Regarding Plaintiff's RICO conspiracy claims, Plaintiff similarly alleges that his damages were caused by the overt acts of Allied terminating his employment and Gulf revoking the offer of employment. Because Plaintiff has not claimed that the overt act in furtherance of the RICO conspiracy was itself a RICO predicate act, under Beck, those claims are not actionable either. Finally, it appears that Dr. Alden's only RICO claim against Gulf, Dr. Jones, and Dr. Daly is that Gulf's revocation of the employment offer was an overt act in furtherance of the RICO conspiracy, a claim that, as discussed, cannot be maintained in light of the Supreme Court's decision in Beck.[4]

However, because, under Khurana, Plaintiff may be able to maintain claims related to the alleged fraudulent misrepresentations that induced him to accept employment with Allied, the Plaintiff is hereby given fifteen (15) days in which to amend his Complaint and RICO Statement, in order to more clearly assert his civil RICO claims. If Plaintiff fails to amend the Complaint and RICO Statement, the Court will grant Defendants' Motion and Dismiss Plaintiff's claims for the foregoing reasons.

Accordingly;

IT IS ORDERED that Plaintiff has fifteen (15) days in which to file an amended Complaint and RICO Case Statement, failing which, Defendants' Motion to Dismiss will be granted.

NOTES

[1] Subsection (c) and (d) provide:

(c) It shall be unlawful for any person employed by or associated with any enterprise engaged in, or the activities of which affect, interstate or foreign commerce, to conduct or participate, directly or indirectly, in the conduct of such enterprise's affairs through a pattern of racketeering activity or collection of unlawful debt.

(d) It shall be unlawful for any person to conspire to violate any of the provisions of subsection (a), (b), or (c) of this section.

[2] Plaintiff claims that Dr. Bordonaro fraudulently induced him to work with Allied to further Allied's unlawful practice of billing for medically unnecessary treatment, in that Dr. Bordonaro expected Dr. Alden to engage in that practice, although he did not inform Dr. Alden of that expectation until the day Dr. Alden was released from his position with Allied. Complaint, ¶ 30. Dr. Alden further claims that, as a result of his being fraudulently induced to associate with Allied, for about a year he had difficulty finding comparable work and received considerably less compensation. Id. at ¶ 35. He also claims that his personal and professional reputation have been damaged by the defendants' conduct. Id. at ¶ 36.

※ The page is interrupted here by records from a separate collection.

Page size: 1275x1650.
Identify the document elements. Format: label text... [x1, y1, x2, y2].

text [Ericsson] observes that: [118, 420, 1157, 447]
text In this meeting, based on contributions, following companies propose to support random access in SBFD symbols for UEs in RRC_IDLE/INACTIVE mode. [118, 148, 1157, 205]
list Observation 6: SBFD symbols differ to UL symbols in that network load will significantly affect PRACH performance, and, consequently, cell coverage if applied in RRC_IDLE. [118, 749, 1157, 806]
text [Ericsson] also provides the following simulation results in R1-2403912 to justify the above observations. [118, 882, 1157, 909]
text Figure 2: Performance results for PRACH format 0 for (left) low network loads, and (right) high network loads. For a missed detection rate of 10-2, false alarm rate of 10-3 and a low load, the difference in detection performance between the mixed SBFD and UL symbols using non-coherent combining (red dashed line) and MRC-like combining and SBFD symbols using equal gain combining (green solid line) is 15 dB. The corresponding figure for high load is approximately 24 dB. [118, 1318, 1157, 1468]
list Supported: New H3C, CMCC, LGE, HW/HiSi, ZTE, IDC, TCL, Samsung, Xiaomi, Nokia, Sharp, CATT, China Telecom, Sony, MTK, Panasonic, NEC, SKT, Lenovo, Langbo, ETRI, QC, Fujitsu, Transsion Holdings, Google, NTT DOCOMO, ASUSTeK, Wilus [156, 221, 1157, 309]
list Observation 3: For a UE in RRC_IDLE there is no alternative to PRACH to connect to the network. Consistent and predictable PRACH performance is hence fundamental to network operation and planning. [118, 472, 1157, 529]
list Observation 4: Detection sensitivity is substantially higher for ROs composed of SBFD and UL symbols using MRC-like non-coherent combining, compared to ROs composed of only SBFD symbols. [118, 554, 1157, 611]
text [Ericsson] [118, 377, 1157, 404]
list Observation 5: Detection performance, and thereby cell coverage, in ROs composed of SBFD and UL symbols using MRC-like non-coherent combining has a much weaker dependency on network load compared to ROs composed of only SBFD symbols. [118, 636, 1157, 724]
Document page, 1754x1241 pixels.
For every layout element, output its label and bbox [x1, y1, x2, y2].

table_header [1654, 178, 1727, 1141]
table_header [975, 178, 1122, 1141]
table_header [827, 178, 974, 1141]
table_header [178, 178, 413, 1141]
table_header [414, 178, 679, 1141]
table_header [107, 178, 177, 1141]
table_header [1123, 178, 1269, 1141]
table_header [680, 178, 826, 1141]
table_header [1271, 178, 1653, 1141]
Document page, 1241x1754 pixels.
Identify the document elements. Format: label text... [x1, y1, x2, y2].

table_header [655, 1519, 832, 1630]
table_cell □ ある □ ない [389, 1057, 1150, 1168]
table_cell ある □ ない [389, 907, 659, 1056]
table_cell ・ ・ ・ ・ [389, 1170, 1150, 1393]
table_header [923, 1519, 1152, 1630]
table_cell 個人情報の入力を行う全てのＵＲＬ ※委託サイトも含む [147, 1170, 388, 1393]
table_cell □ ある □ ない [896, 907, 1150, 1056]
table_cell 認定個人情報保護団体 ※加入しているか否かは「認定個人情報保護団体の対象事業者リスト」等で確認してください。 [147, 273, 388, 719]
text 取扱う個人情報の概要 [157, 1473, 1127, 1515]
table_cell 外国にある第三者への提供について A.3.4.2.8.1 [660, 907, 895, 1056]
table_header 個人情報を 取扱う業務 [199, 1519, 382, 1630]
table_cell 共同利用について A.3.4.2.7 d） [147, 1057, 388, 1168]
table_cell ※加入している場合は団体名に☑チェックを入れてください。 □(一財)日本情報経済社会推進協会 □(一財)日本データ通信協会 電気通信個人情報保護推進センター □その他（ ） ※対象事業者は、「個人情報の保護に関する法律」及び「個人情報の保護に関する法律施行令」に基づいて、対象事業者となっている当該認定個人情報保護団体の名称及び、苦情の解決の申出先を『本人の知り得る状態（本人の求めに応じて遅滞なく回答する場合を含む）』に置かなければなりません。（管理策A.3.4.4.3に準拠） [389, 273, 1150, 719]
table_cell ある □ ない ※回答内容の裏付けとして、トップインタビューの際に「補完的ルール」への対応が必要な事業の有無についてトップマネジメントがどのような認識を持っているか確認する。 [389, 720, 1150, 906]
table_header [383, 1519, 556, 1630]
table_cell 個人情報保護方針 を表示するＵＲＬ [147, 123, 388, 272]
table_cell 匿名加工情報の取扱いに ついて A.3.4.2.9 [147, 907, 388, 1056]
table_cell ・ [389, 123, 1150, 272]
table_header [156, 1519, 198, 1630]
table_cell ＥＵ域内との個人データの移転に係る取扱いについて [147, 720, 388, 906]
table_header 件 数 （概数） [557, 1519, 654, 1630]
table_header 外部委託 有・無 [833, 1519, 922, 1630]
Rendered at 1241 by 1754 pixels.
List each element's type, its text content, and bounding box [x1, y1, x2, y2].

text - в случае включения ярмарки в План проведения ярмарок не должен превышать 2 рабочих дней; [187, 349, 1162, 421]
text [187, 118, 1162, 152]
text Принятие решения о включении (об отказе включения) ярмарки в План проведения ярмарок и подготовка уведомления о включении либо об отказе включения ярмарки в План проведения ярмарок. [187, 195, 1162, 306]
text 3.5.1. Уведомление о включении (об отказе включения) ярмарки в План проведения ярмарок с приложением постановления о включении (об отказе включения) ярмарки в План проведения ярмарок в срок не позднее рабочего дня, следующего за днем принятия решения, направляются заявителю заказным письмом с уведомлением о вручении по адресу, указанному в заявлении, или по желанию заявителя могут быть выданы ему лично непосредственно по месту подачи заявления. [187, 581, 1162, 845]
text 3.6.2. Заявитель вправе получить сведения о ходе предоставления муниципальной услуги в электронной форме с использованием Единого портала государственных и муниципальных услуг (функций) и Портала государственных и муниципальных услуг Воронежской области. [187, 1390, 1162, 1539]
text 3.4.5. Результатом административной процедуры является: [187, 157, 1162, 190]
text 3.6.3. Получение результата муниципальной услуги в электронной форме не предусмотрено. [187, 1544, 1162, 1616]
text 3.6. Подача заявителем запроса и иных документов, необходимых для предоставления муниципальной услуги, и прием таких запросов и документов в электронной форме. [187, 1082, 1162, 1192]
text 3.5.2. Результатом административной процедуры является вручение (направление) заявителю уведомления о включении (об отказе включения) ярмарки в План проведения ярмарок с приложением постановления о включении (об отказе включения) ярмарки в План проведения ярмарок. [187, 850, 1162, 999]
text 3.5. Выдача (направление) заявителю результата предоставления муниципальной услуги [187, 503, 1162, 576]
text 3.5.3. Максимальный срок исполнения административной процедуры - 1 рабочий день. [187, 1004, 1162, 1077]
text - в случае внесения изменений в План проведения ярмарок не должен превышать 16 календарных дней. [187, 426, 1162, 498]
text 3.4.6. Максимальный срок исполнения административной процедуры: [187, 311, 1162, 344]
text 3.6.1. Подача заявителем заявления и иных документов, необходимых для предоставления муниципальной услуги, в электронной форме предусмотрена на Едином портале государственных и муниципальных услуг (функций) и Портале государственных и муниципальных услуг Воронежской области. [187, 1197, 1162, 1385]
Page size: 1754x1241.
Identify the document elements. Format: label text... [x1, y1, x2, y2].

[3] Plaintiff only makes this necessary assertion in Plaintiff's Memorandum In Opposition to Defendants' Motion to Dismiss (Rec.Doc. 6).

[4] The Court is skeptical that Plaintiff can maintain any civil RICO claims against the Gulf Defendants. However, rather than dismiss the Gulf Defendants from the case at this time, the Court will allow for the possibility that Plaintiff can amend his Complaint and RICO Statement to state a viable federal claim against these defendants under § 1962(c) or (d).